Gert, if she were still in the workforce, would be inspired to even greater efforts for her employers after reading George Saunders’ story Pastoralia. The narrator has just responded reluctantly to his supervisor’s pressure to provide some information that will allow them to sack his workmate, Janet:
Good for you. Feel no guilt. Are you Janet? Is Janet you? I think not. I think that you are you and she is she. You guys are not the same entity. You are distinct. Is her kid your kid? Is your kid her kid? No, her kid is her kid and your kid is your kid. Have you guilt? About what you have done? Please do not. Please have pride. What I suggest? Think of you and Janet as branches on a tree. While it’s true that a branch sometimes needs to be hacked off and come floating down, so what, it is only one branch, it does not kill the tree, and sometimes one branch must die so that the others may live. And anyway, it only looks like death, because you are falsely looking at this through the lens of an individual limb or branch when in fact you should be thinking in terms of what is the maximum good for the overall organisation, our tree. When we chop one branch, we all become stronger! And that branch on the ground, looking up, has the pleasure of knowing that he or she made the tree better, which I hope Janet will do. Although knowing her? With her crappy attitude? Probably she will lie on the ground wailing and gnashing her leaves while saying swear words up at us. But who cares! She is gone. She is a goner. And we have you to thank. So thanks! This is the way organizations grow and thrive via small courageous contributions by cooperative selfless helpers, who are able to do that hardest of things, put aside the purely personal aspect in order to see the big picture.

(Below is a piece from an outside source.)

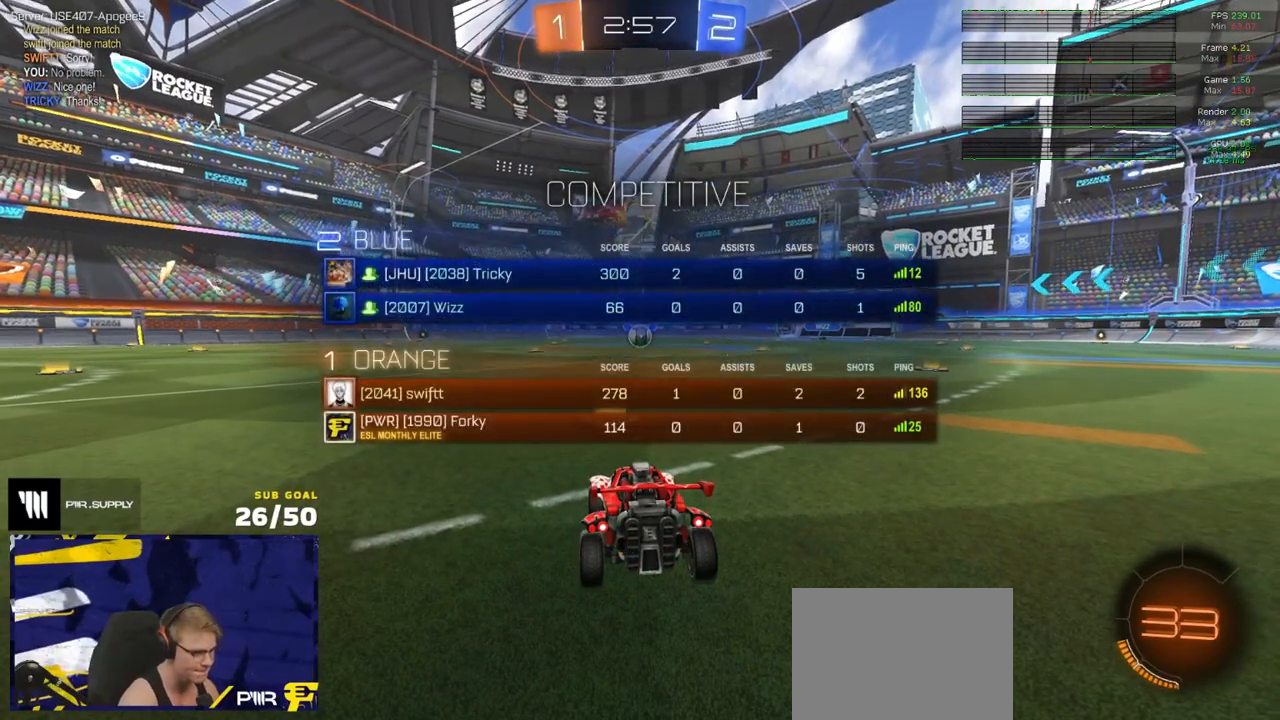
{"buttons": ["R2"], "left_stick": "center", "right_stick": "center", "events": []}
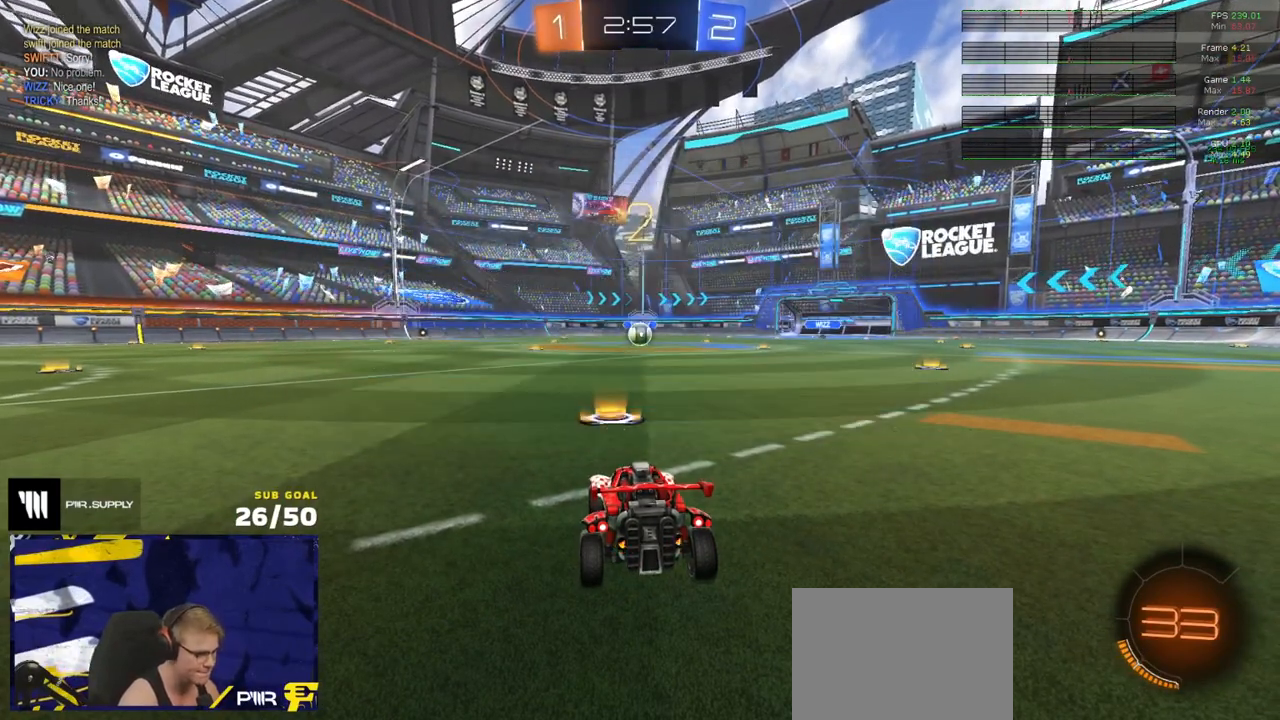
{"buttons": ["R1", "R2"], "left_stick": "center", "right_stick": "center", "events": [[283, "R1", "down"]]}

Pastoralia, p. 59 in George Saunders’ marvellous collection of the same name. This was published back in 2000, but I like it better than more recent work of his.
“This stuff is gold dust,” says the blurb and it ain’t wrong. Here’s another excerpt, from Sea Oak:
we watch ‘The Worst That Could Happen’, a half-hour of computer simulations of tragedies that have never actually occurred but theoretically could. A kid gets hit by a train and flies into a zoo, where he’s eaten by wolves. A man cuts his hand off chopping wood and while wandering around screaming for help is picked up by a tornado and dropped on a preschool during recess and lands on a pregnant teacher.
This is what you watch to distract you when you live from paycheck to paycheck in a dingy apartment in a violent neighbourhood. As if life didn’t contain plenty of tragedies happening all the time to people just like you.